[[ DATASET, beginning ]]

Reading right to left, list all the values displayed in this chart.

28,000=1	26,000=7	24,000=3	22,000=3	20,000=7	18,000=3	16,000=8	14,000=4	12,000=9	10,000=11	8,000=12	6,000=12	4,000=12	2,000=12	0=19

[[ DATASET, end ]]
[[ DATASET, beginning ]]

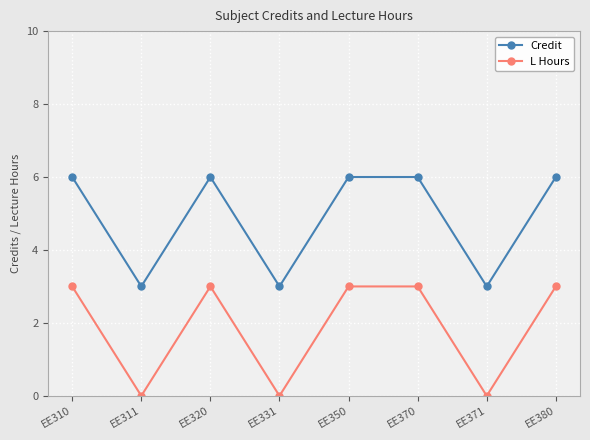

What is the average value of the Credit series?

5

[[ DATASET, end ]]
[[ DATASET, beginning ]]

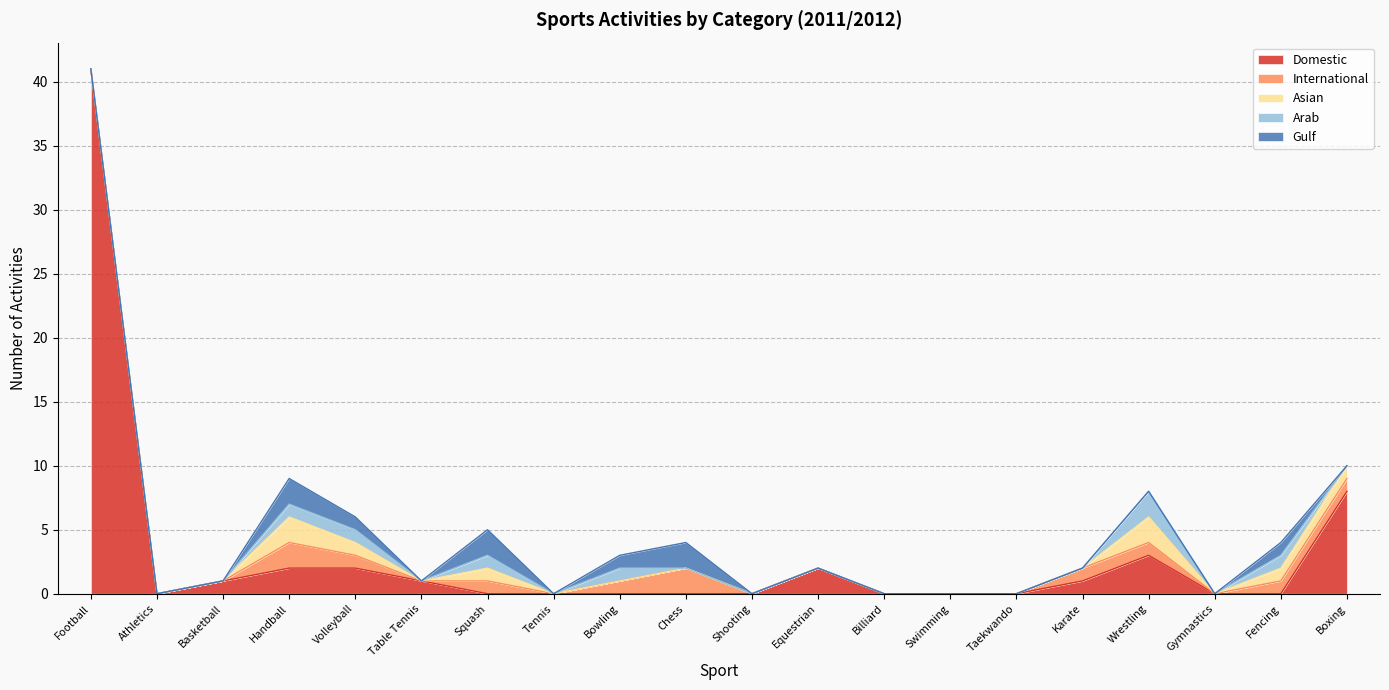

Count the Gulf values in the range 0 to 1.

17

[[ DATASET, end ]]

Locate every line above that contains the word "values", and copy each of those lines in full.

Reading right to left, list all the values displayed in this chart.
Count the Gulf values in the range 0 to 1.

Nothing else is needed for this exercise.